Can a Global Administrator turn this feature off?

No — that's the explicit immutability property. A signed-in user, even a Global Administrator, cannot disable, delete, or modify the backups. This is the security guarantee that makes the feature defensible against rogue-admin scenarios.

How does this interact with our existing third-party Entra backup tools?

Most third-party tools were built before the Microsoft-native feature existed, and they used different mechanisms (Graph snapshotting, change-feed monitoring). They are not obsolete — they may cover object types Microsoft doesn't, and they may offer longer retention. The right operating model is to use both: Microsoft-native as the primary, immutable recovery surface for the supported object set, and the third-party tool for whatever gaps remain.

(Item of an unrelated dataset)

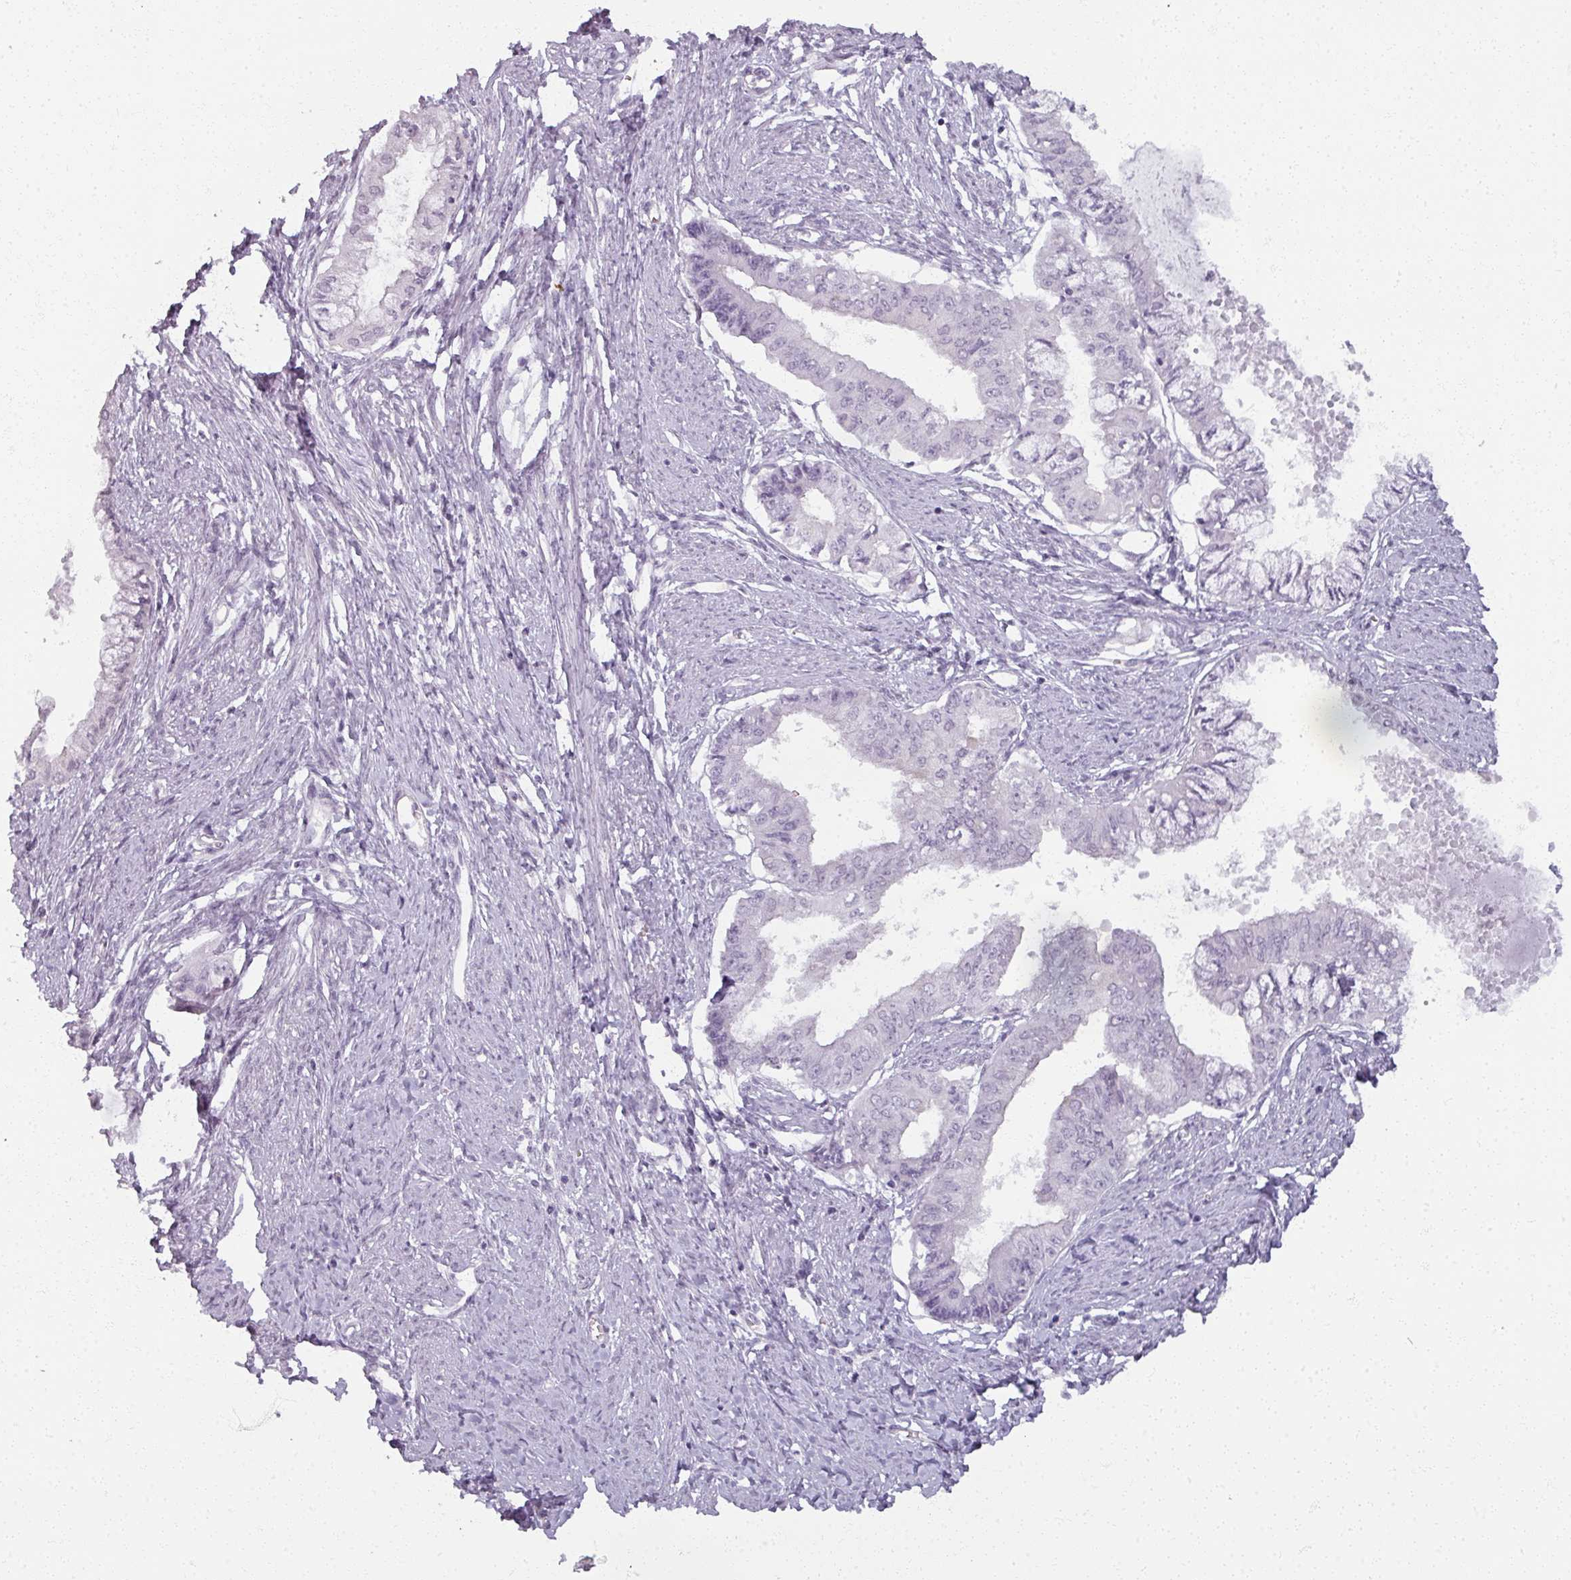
{"staining": {"intensity": "negative", "quantity": "none", "location": "none"}, "tissue": "endometrial cancer", "cell_type": "Tumor cells", "image_type": "cancer", "snomed": [{"axis": "morphology", "description": "Adenocarcinoma, NOS"}, {"axis": "topography", "description": "Endometrium"}], "caption": "High magnification brightfield microscopy of adenocarcinoma (endometrial) stained with DAB (brown) and counterstained with hematoxylin (blue): tumor cells show no significant expression.", "gene": "RFPL2", "patient": {"sex": "female", "age": 76}}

What's the expected RPO and RTO?

RPO is up to 24 hours (one backup per day). RTO depends on the recovery scope — a small targeted recovery (a few dozen users) takes minutes; a large reconciliation (thousands of objects) can take hours and should be planned in a change window.

What to take away

Microsoft Entra Backup and Recovery is the right tool for the right job, but only if you understand what job it does. It is a delta-reconciliation engine, not a tenant-image restore. It cannot resurrect hard-deleted objects, it cannot extend its five-day retention, and it does not yet cover every object type in the directory. The operating model that gets the most out of it has three legs: a written multi-team approval workflow with separation of duties, a steady-state weekly drift report against the oldest available backup, and a documented appendix listing exactly which object types are and aren't in scope for this tenant this quarter. With those three in place, the feature genuinely earns its line in the disaster-recovery runbook. Without them, it's a button that looks reassuring until you press it.